ERROR: Error in data_train %>% ggplot(aes(x = mode, fill = music_genre)): could not find function "%>%"


## Methods

In this project, our group will use Spotify's dataset to predict the genre of a selected song. First after removing columns that we deem unrelated to genre prediction, a model will be trained on a large variety of factors such as popularity, acousticness, and dancability, with genre as the predictable factor. A new user attempting to predict the genre of a song would first find the song variables such as dancability, after which a k-nearest-neighbours analysis can be completed on the song (against our training data) to predict its genre.

We may be able to visualize this data if we find a correlation between any of the variables: say, tempo and danceability. Placing each song in a scatterplot would show a positive/negative relationship if there is one.

## Expected Outcomes & Significance

Provided a certain music track's statistics, our model should be able to produce a genre prediction, placing it into one of eleven different genres.

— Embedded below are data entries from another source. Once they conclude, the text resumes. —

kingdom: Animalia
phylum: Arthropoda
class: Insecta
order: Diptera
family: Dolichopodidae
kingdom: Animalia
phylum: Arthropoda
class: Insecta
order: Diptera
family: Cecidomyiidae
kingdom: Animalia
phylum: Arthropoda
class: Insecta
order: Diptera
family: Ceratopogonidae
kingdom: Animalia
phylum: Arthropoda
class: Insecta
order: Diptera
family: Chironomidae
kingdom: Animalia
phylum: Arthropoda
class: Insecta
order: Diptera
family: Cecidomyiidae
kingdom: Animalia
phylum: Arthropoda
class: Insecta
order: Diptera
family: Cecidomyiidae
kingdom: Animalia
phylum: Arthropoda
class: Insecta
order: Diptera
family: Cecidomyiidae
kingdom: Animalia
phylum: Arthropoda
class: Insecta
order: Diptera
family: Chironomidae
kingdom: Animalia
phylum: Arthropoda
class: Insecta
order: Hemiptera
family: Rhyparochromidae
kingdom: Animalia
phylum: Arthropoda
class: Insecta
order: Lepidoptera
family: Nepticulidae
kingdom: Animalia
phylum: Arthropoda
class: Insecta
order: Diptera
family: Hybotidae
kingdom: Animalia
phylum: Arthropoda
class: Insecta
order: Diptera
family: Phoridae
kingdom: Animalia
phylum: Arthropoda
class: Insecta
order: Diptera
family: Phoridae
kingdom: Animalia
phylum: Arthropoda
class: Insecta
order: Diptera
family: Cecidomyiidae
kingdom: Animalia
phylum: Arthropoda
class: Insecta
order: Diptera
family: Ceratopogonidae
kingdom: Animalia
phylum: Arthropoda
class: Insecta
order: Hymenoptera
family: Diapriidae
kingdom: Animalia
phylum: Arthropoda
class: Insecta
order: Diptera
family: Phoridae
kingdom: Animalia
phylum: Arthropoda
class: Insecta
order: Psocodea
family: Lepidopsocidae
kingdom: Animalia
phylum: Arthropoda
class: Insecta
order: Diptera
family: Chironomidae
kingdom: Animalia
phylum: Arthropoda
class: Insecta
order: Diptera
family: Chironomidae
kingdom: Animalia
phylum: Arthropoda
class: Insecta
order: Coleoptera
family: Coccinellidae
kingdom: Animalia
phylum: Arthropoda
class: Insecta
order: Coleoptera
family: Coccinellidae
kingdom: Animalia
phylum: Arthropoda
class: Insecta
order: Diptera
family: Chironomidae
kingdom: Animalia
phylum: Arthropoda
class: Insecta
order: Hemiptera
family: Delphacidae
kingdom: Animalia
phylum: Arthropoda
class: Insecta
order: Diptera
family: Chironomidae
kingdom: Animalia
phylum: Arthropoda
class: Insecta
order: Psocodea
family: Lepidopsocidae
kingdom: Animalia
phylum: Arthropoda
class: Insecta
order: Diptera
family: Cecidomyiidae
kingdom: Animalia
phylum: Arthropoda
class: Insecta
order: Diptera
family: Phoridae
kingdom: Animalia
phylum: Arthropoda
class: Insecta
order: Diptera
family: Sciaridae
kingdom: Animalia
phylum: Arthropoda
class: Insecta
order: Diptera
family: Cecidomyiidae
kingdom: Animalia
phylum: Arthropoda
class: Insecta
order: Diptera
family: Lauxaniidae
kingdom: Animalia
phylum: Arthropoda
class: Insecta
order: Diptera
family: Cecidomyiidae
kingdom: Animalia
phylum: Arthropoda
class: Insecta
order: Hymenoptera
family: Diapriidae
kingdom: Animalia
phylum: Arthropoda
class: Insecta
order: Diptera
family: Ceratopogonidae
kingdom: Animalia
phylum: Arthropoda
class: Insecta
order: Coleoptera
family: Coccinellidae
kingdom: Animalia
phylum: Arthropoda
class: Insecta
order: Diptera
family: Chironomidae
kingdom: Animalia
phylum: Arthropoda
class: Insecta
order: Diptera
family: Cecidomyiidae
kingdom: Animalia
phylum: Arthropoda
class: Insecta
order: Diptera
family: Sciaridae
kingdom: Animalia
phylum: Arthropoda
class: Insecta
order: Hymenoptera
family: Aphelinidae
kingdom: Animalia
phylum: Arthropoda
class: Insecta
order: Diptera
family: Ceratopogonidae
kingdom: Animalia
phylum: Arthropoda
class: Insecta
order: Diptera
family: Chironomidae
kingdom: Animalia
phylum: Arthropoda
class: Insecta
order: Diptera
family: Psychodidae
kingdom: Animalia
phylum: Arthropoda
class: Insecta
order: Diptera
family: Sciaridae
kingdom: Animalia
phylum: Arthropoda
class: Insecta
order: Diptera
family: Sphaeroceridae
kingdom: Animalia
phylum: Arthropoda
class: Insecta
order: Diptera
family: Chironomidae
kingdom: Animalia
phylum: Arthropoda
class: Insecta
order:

A model capable of categorizing song genre could be useful for anyone sorting and maintaining a song database, such as a studio or a music streaming platform such as Spotify or Soundcloud. Being able to automatically categorize songs uplodaded to such a database would allow not only better organization, but user experience improvements via 'genre' playlists. Furthermore, the model could be paired with information about genre preference from a user to curate custom song recommendations for them. For instance, someone who is known to be a rock fan could be recommended a rock song if the database contains knowledge of which song is in the rock genre.

Following questions may involve discovering correlation between variables. Does song tempo and danceability, have a correlative relationship, for instance? Discovering such correlations may help songwriters engineer their songs for a desired purpose. Another question may be to assess what other similar predictive models could be developed. One possibility is to simply predict a different variable in the dataset. Predicting dancability, for instance, may be a powerful way to categorize songs further and give highly personalized song recommendations.